Un tournoi de poker opposant un ordinateur et des joueurs pro vient de débuter aux Etats-Unis.
Un tournoi de poker dans un casino, quoi de plus banal. Ce qui l'est moins en revanche, c'est lorsque l'un des joueurs est... une machine. Depuis mercredi, une drôle de compétition a débuté au Rivers Casino de Pittsburgh, aux Etats-Unis : quatre joueurs professionnels se relaient pour affronter un programme informatique, baptisé Libratus. Développé par les chercheurs en sciences informatiques de l'université de Carnegie Mellon, il utilise des technologies d'intelligence artificielle.
Le tournoi, retransmis en direct sur la plate-forme internet Twitch, doit durer 20 jours. Il s'agit d'une version dérivée du poker : le « Texas Hold'Em no-Limit Heads up ». Les joueurs sont face à face, ils possèdent deux cartes chacun (cachées), et le reste du jeu (cinq cartes) est commun. Au total, environ 120.000 parties (mains) seront jouées. A la clé, 200.000 dollars à se partager pour les vainqueurs... s'ils sont humains.
Ce n'est pas encore gagné, car, à l'issue des premiers jours, c'est l'ordinateur qui mène. En 2015, un tournoi similaire (80.000 mains) avait eu lieu. Le logiciel, déjà développé par l'université de Carnegie Mellon, avait été battu, mais de peu. Les chercheurs assurent avoir retravaillé leur copie pour ne pas subir une nouvelle défaite.
Faites vos jeux, rien ne va plus
La machine a déjà remporté plusieurs victoires sur l'homme. C'était le cas en 1997, avec le programme Deep Blue d'IBM qui avait battu le champion d'échecs Gary Kasparov, mais aussi en 2011 avec Watson (IBM encore) et le jeu Jeopardy, et enfin l'an dernier avec la victoire très médiatisée de AlphaGo (Google) contre le meilleur joueur de Go au monde. Le poker représente toutefois une autre paire de manche.
Il ne s'agit pas seulement d'évaluer des probabilités, de calculer quelles peuvent être les combinaisons possibles avec les cartes distribuées (ce qu'un algorithme performant fait très bien).
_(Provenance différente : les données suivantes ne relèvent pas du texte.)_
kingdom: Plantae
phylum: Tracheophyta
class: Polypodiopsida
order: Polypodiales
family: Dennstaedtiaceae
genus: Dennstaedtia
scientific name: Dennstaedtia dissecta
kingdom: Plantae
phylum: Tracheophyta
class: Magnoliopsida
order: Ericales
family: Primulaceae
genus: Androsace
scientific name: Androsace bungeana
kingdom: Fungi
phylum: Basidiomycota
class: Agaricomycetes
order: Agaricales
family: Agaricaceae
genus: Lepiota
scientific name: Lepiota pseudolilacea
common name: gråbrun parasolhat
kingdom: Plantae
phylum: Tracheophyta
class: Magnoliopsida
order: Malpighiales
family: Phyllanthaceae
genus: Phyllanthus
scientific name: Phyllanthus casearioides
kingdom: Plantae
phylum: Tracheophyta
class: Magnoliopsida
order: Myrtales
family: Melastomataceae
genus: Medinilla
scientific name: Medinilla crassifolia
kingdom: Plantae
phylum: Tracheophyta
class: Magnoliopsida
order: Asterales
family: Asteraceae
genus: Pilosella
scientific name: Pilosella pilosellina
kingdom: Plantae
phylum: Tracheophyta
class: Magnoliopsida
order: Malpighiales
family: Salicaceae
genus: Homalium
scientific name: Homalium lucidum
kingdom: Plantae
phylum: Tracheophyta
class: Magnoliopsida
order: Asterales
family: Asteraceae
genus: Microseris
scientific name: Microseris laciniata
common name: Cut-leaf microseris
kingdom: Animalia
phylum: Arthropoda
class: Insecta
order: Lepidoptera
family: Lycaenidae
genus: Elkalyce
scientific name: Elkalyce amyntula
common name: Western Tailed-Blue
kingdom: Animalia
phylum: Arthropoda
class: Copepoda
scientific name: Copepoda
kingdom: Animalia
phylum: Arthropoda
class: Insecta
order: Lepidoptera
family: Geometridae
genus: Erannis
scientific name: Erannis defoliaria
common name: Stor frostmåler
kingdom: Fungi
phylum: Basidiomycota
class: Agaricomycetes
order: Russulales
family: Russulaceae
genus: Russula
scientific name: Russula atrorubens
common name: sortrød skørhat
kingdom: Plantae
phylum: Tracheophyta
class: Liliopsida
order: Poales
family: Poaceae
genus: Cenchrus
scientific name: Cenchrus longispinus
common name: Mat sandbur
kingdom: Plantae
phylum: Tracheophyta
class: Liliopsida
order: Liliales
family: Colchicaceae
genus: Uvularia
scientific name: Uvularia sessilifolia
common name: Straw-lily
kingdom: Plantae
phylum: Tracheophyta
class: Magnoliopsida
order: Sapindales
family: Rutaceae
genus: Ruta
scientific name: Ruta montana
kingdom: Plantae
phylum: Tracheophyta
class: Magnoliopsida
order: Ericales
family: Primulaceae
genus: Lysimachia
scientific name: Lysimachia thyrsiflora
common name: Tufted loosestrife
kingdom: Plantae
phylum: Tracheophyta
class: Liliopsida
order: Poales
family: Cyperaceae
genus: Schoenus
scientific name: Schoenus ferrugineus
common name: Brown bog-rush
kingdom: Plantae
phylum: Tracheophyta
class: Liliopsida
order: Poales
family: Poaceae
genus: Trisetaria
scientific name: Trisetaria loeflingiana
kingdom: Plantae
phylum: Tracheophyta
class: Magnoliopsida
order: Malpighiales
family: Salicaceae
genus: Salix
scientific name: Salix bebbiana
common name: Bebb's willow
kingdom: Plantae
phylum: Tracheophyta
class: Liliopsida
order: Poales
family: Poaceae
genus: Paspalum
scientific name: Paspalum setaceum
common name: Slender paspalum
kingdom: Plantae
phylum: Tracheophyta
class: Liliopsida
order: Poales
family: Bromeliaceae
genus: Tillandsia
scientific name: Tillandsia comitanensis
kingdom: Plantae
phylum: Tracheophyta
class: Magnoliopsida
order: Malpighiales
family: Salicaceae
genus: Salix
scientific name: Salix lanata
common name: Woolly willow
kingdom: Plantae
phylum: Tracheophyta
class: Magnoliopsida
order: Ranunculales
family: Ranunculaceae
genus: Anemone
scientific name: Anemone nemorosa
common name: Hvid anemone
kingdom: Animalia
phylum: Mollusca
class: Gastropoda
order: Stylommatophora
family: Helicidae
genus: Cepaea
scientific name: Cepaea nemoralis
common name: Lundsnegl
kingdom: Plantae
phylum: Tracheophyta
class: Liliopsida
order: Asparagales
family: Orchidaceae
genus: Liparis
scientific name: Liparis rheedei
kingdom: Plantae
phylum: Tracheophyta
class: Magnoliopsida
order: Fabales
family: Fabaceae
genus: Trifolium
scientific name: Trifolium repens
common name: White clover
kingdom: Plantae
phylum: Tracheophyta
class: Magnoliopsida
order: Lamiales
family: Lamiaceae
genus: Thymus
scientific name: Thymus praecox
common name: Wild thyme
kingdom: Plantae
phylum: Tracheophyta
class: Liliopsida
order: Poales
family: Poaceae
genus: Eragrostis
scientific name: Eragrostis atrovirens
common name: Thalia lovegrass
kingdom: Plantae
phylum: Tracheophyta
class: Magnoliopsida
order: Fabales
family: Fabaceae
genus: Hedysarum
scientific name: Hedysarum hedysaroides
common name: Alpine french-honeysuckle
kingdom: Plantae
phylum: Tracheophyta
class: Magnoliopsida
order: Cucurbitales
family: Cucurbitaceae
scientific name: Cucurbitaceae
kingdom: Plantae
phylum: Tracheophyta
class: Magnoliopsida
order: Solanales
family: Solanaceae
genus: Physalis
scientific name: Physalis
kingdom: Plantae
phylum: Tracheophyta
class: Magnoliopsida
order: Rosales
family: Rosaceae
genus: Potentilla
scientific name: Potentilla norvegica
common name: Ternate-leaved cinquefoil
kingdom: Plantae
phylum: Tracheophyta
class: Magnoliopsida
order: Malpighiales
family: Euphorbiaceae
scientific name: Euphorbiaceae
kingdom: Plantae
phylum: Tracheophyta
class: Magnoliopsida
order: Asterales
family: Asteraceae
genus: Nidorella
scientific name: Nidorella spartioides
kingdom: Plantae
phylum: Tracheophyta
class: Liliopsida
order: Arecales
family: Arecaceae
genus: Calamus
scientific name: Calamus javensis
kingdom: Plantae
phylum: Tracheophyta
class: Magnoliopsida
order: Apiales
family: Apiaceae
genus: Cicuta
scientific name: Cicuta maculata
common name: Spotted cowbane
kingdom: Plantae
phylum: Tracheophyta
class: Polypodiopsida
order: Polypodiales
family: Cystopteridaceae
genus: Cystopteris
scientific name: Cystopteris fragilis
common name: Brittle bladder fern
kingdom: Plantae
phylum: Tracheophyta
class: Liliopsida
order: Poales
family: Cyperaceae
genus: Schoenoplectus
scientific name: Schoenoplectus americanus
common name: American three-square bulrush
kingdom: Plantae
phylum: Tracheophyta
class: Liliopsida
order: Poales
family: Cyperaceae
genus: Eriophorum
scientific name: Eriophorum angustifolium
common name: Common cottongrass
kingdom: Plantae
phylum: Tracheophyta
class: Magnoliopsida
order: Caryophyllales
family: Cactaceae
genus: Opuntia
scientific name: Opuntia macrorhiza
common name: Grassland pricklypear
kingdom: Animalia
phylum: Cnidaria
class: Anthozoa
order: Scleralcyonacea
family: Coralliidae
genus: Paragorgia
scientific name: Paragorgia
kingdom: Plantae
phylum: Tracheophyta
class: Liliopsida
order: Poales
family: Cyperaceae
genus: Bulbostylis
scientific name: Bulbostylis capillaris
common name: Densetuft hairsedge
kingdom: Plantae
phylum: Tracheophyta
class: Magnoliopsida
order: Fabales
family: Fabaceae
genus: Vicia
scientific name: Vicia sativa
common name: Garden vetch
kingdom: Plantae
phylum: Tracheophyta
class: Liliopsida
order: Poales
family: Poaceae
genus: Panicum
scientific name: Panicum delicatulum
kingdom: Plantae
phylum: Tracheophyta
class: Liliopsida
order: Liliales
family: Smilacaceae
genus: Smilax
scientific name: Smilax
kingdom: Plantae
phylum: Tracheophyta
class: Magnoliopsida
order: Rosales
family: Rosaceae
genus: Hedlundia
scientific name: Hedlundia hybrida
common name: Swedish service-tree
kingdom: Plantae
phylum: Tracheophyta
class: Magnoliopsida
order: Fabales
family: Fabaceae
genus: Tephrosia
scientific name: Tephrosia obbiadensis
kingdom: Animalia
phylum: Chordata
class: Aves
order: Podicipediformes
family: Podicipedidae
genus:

Le mensonge et le bluff font partie intégrante du jeu. « Au poker, on cache des informations, on trompe son adversaire de façon intentionnelle. C'est très difficile à jauger pour un ordinateur », a expliqué Andrew Moore, le doyen du département informatique de Carnegie Mellon, interrogé par le magazine « Fortune». « Mais la raison pour laquelle ce tournoi est important, et pas seulement d'un point de vue scientifique, c'est que nous allons montrer qu'il est possible d'apprendre à des machines à feindre, à mentir », poursuit le chercheur.
De telles avancées dans l'intelligence artificielle pourraient aider à améliorer les logiciels qui essaiment déjà dans notre quotidien via les assistants personnels comme Alexa (Amazon), Cortana (Microsoft) ou Siri (Apple). Le futur des interactions entre l'homme et la machine se joue peut-être en ce moment au casino de Pittsburgh. Faites vos jeux. Rien ne va plus.